We’re here to tell you that the when-and-where of how the humble donkey became man’s go-to beast of burden has never been uncovered, until now. A new study published in Science using DNA from over 200 donkeys from around the world proved that they were domesticated in East Africa around 7,000 years ago.
The researchers collected 207 genomes from living donkeys in 31 countries and from 31 ancient donkeys who were thought to have lived between 100 and 4,000 years ago, as well as 15 wild equids. The DNA was sequenced and compared, with the result being that all donkeys can trace their family tree to one domestication event in East Africa, around 5000 B.C.
It is thought that after this occurred, domesticated donkeys were sold and bred across the rest of Africa before finding themselves working equally hard in Europe and Asia. The exact details of this “domestication event” will remain a mystery, but the result is our hard-working, adorable long-eared donkey.

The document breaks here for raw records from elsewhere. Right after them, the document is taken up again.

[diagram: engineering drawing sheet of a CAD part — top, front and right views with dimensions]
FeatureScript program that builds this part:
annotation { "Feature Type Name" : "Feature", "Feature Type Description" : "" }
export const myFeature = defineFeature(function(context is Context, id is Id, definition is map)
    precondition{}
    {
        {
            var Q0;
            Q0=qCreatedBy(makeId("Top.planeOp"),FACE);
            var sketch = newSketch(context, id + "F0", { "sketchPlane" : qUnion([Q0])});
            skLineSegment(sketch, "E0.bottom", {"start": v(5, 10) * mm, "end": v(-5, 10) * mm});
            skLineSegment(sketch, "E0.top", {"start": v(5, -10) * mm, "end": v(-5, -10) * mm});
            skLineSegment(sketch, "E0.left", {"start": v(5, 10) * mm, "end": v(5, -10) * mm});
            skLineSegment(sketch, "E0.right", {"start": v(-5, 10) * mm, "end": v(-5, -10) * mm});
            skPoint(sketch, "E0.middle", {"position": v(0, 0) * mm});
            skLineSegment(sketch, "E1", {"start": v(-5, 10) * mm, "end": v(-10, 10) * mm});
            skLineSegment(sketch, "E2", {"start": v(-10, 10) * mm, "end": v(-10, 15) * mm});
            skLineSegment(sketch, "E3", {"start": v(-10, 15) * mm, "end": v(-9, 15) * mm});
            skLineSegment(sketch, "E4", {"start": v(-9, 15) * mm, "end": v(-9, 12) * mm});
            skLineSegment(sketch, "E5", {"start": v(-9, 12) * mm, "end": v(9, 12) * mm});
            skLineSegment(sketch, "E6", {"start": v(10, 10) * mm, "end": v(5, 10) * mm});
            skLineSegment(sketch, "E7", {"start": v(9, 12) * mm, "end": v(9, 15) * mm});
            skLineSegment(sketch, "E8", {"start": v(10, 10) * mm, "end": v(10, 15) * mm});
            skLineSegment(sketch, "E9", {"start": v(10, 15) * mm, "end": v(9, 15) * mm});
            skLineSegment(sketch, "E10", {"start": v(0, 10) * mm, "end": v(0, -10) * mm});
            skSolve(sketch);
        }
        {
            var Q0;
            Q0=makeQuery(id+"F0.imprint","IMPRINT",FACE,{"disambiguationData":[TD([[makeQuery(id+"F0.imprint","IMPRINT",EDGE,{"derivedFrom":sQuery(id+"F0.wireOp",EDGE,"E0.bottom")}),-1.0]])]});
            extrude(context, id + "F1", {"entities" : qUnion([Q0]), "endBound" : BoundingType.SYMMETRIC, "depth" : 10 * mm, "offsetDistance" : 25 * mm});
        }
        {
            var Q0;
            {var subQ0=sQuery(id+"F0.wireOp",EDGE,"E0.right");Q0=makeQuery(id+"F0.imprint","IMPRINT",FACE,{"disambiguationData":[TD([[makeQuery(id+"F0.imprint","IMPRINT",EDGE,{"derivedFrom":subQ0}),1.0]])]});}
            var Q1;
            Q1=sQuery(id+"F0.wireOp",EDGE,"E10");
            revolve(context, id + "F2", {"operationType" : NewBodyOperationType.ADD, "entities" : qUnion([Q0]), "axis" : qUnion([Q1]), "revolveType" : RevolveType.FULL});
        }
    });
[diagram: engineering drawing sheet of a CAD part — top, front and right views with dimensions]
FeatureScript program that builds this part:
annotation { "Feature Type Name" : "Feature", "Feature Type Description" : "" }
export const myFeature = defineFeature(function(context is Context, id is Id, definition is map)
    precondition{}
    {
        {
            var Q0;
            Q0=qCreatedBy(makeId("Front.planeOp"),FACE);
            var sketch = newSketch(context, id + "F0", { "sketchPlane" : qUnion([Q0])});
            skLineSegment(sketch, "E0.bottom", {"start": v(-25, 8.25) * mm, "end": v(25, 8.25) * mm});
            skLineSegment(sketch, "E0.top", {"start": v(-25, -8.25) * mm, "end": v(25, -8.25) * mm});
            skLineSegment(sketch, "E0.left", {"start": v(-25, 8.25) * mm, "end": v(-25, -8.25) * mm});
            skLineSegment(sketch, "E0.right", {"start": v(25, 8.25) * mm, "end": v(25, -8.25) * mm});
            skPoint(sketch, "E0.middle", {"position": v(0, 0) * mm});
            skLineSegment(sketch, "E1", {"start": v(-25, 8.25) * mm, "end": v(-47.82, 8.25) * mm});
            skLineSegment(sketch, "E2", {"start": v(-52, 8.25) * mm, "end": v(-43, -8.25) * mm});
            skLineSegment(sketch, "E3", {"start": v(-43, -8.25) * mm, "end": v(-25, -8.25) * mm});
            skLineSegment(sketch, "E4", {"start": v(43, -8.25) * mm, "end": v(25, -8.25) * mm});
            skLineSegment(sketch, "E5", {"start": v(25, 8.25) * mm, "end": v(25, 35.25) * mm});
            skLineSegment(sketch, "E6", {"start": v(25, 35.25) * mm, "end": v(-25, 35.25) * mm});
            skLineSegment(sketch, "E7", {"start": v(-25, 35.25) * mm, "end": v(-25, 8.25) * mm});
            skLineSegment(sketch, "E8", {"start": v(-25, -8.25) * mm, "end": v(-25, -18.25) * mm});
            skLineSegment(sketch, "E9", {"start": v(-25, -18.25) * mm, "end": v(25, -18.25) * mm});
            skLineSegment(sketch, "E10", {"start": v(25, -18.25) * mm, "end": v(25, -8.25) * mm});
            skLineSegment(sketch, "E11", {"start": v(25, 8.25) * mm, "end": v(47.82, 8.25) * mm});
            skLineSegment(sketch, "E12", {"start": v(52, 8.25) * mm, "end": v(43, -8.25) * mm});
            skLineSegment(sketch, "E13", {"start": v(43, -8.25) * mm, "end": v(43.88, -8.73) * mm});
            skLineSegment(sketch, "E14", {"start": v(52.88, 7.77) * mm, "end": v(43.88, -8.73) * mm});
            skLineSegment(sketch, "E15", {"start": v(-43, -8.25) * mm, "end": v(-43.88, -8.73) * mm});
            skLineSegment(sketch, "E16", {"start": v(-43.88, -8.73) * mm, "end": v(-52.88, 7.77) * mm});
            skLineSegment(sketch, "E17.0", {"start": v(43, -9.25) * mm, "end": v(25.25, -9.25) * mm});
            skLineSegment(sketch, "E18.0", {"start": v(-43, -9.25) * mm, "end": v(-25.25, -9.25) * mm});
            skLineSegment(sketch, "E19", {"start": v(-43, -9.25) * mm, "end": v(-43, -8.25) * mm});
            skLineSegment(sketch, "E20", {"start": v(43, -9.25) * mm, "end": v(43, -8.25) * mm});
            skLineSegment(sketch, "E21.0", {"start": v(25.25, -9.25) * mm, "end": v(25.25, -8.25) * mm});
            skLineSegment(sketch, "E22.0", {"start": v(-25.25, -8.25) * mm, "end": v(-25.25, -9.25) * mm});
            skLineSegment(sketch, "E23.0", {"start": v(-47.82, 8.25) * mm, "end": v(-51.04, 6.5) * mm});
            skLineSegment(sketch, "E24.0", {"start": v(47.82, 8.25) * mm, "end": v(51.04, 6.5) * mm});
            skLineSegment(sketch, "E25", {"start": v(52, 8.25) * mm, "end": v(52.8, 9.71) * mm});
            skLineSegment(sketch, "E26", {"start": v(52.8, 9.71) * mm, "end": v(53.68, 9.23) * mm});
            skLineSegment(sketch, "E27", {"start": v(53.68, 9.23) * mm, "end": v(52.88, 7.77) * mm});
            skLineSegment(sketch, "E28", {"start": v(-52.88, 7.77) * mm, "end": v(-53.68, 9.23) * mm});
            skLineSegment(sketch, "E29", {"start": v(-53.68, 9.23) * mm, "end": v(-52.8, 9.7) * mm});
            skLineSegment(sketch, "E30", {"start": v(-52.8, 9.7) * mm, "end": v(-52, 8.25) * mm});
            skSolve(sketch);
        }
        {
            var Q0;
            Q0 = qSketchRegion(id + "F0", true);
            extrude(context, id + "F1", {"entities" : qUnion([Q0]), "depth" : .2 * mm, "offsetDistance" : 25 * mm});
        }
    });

“Donkeys are extraordinary working animals that are essential to the livelihoods of millions of people around the globe,” Emily Clark, a livestock geneticist at the Roslin Institute at the University of Edinburgh, told Science News. “As humans, we owe a debt of gratitude to the domestic donkey for the role they play and have played in shaping society.”
Perhaps the study should launch a geneology website for donkey owners called Assestry!